International Papers

The Wimps Are Winning

Italy’s advocacy of a three-day bombing pause in the Kosovo conflict was getting much attention in Europe Friday. Germany’s Frankfurter Allgemeine Zeitung and El País of Madrid both led with it, Die Welt reported progress in negotiations about it, and in London the Daily Telegraph said on its front page that NATO leaders were “seriously considering” it. The idea, proposed by Italian Prime Minister Massimo D’Alema, is that the bombing should stop as soon as a U.N. Security Council resolution on a Kosovo settlement is drafted (rather than approved) so as to avoid a Chinese veto. The airstrikes would stop before President Slobodan Milosevic withdrew any of his 40,000 troops from Kosovo–perhaps even before he formally agreed to do so.

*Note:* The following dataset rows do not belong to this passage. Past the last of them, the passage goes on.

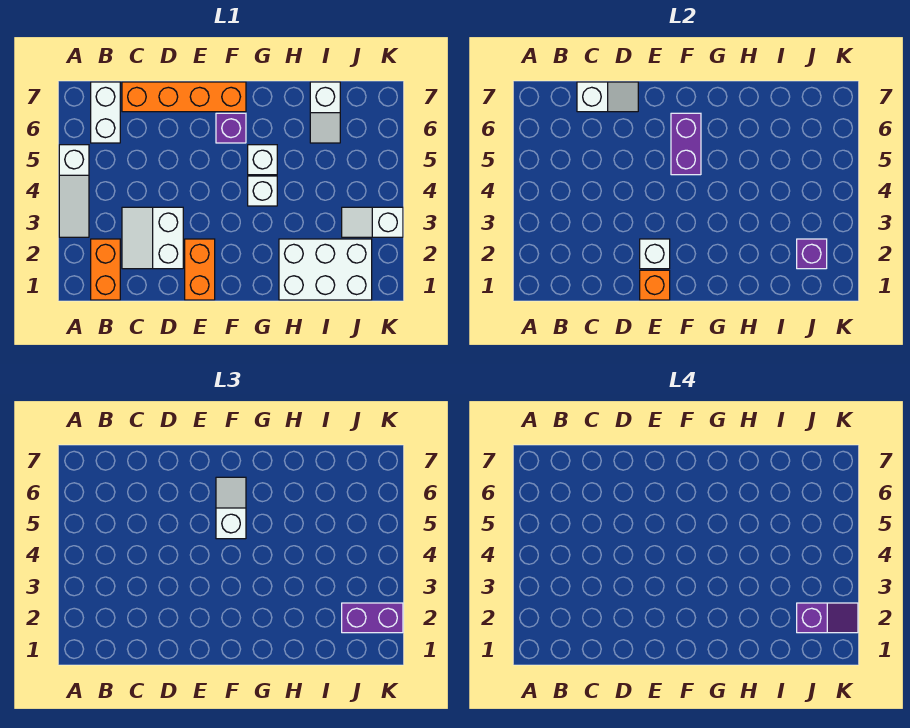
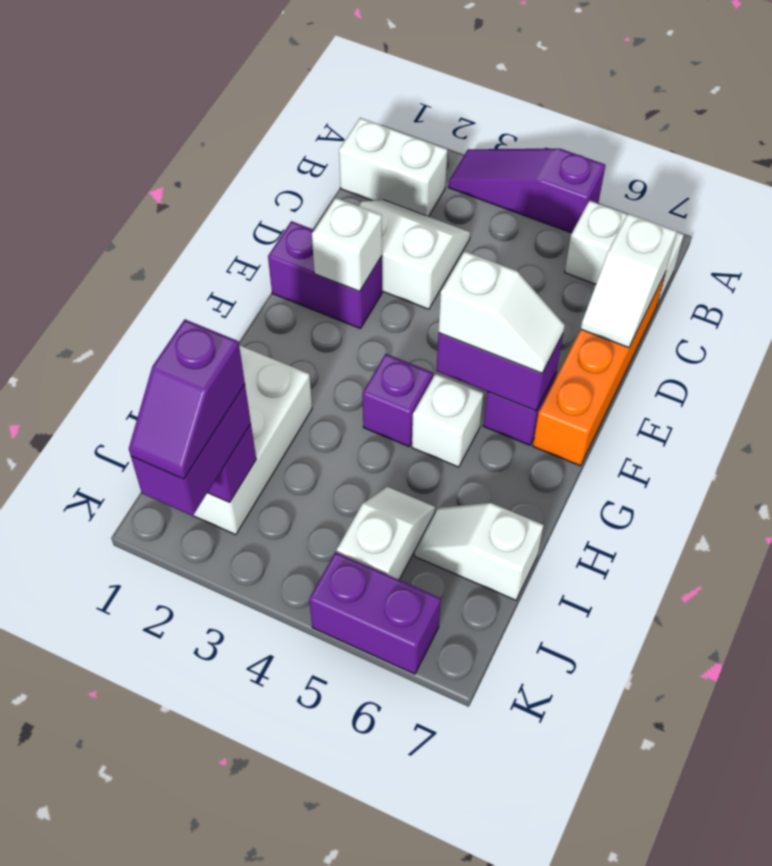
white slope A3:A5 level 1 top 5 -> purple slope A3:A5 level 1 top 5
orange brick B1:B2 level 1 -> white brick B1:B2 level 1
orange brick E1:E2 level 1 -> purple brick E1:E2 level 1
orange brick E1 level 2 -> none
white brick G4 level 1 -> purple brick G4 level 1
white slope J3:K3 level 1 top K -> white slope I5:J5 level 1 top J
none -> purple brick K5:K6 level 1

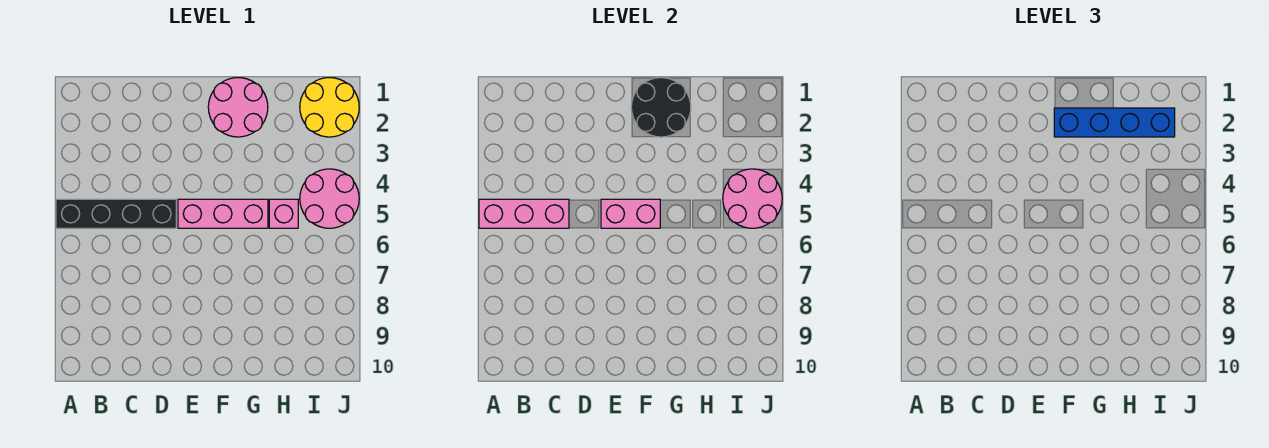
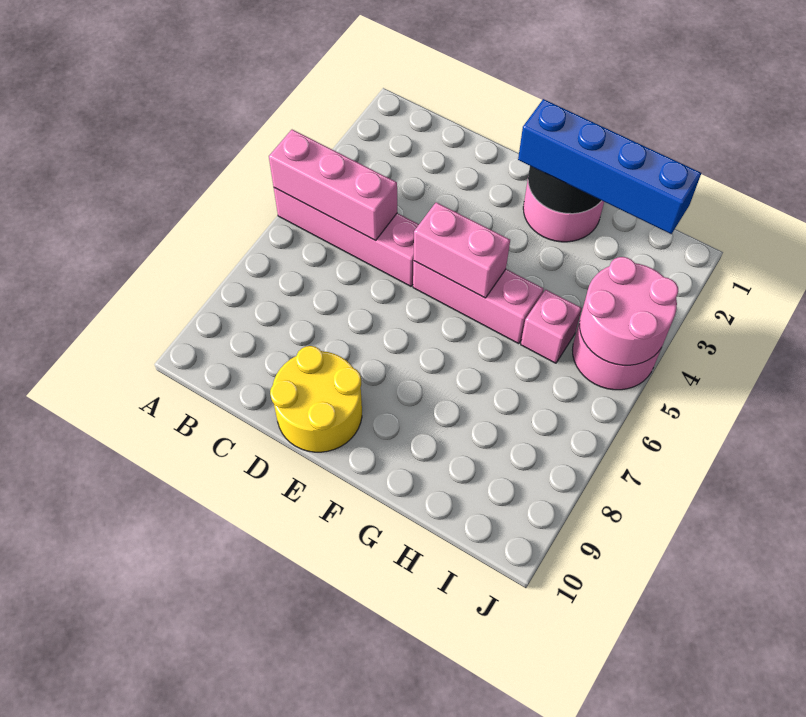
black brick A5:D5 level 1 -> pink brick A5:D5 level 1
yellow round brick I1:J2 level 1 -> yellow round brick D9:E10 level 1

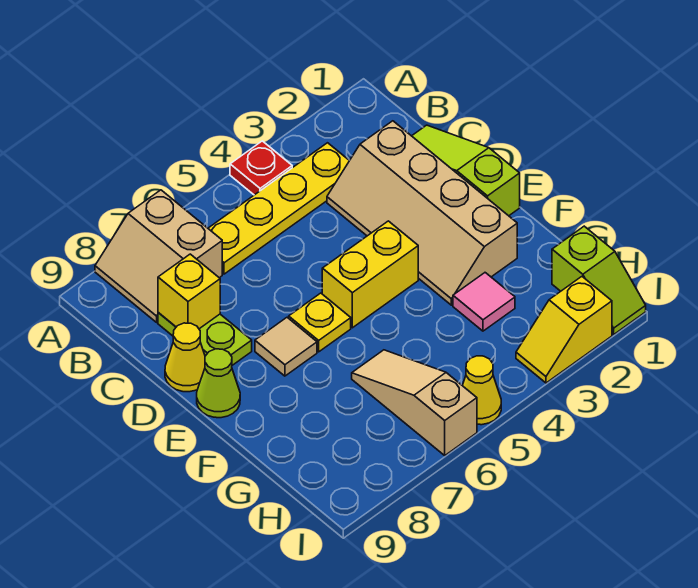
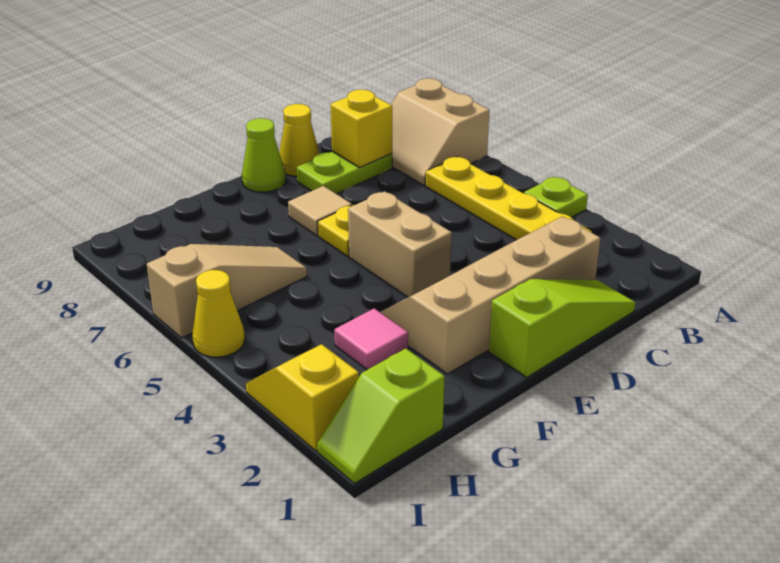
red plate A4 level 1 -> lime plate A4 level 1
tan slope A7:B8 level 1 top 7 -> tan slope A7:B8 level 1 top A
yellow brick E4:E5 level 1 -> tan brick E4:E5 level 1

It seemed like a good day for the wimps, but other European papers–including the Independent of London and El Mundo of Madrid–highlighted NATO divisions over the Italian plan. The Independent said the United States and Britain will “oppose fiercely” any plan for a pause in the air war. The British press also reported tension between NATO’s closest buddies, President Clinton and British Prime Minister Tony Blair. The Guardian led its front page with the headline “Clinton clash with Blair.” This was based on some U.S. press reports that the president told Blair in an “unusually difficult” telephone conversation Tuesday that he must “get control” of people spreading the impression that the two of them are not getting on. There have been a number of articles in British newspapers this week about supposed differences between them, especially over the issue of ground troops.

The other most popular Kosovo angle in Europe Friday was the first large-scale desertions by Serb troops. This received front-page treatment in Le Monde of Paris, but the Times of London tempered the excitement with a big headline saying that the Serb army in Kosovo is “as strong as ever.” Quoting British defense ministry sources, the Times said that despite reports of up to 1,000 Serb soldiers deserting, “the size of the military presence in Kosovo remains at about 40,000, the same as when the air campaign began.” It saw this as a blow for those within NATO who hope that the fight will have gone out of the Serb army by autumn.

There was, however, a rare suggestion by an independent British commentator that the air war might actually be working. Preparing to eat humble pie, military historian John Keegan, writing in the Daily Telegraph, of which he is defense editor, said the desertions and reports of anti-war protests in Serb provincial towns are “the first indication that the Serbian President’s hold over his people may be loosening.” He said the “strategic community” on both sides of the Atlantic may have been wrong in relying on historical precedent to pooh-pooh the idea of victory by air power alone. They may also have underrated the new technology because “no self-standing air campaign has ever before been mounted with precision weapons.” Keegan said Milosevic’s main mistake may have been to send barely trained teen-age conscripts to Kosovo, since their morale is especially vulnerable. “Yet those who direct the war, if it comes right, will still not have a proper reason to congratulate themselves,” he wrote. “If it is emerging that this is a war of morale–that of the conscripts’ willingness to bear fear versus the NATO public’s patience with apparent lack of results–President Clinton and the Prime Minister should now accept that they have paid insufficient attention to supporting the morale of their own electorates and have been insufficiently calculating in attacking that of their enemy.”

For the Italian press Friday, Kosovo developments paled in significance beside a feared revival of home-grown terrorism. All the main Italian papers led on the murder of Professor Massimo D’Antona, a consultant to Italy’s labor minister, who was shot outside his home in Rome Thursday by two young men in jeans and denim jackets. A document purporting to come from the Red Brigades, a guerrilla group thought to have been eliminated, later claimed responsibility for the killing. All the Italian papers gloomily recalled the Red Brigades’ bomb outrages and assassinations of earlier years, but La Stampa of Turin said in a front-page comment that there is an important difference now. Italy has a new ruling class and a new president, “the country has leadership,” it said.

In an interview Thursday with Yediot Aharanot, Israel’s new prime minister, Labor Party leader Ehud Barak, thanked Tony Blair for showing him the way to his election victory. “Blair got the [British] Labor leadership when that party was in a similar situation to the [Israeli] Labor Party,” Barak said. “He told me that the accepted premise in the party was that they must lose elections. They lost for 16 years and got used to it. Blair insisted on finding out why they really lost, and in this way arrived at a victorious campaign.”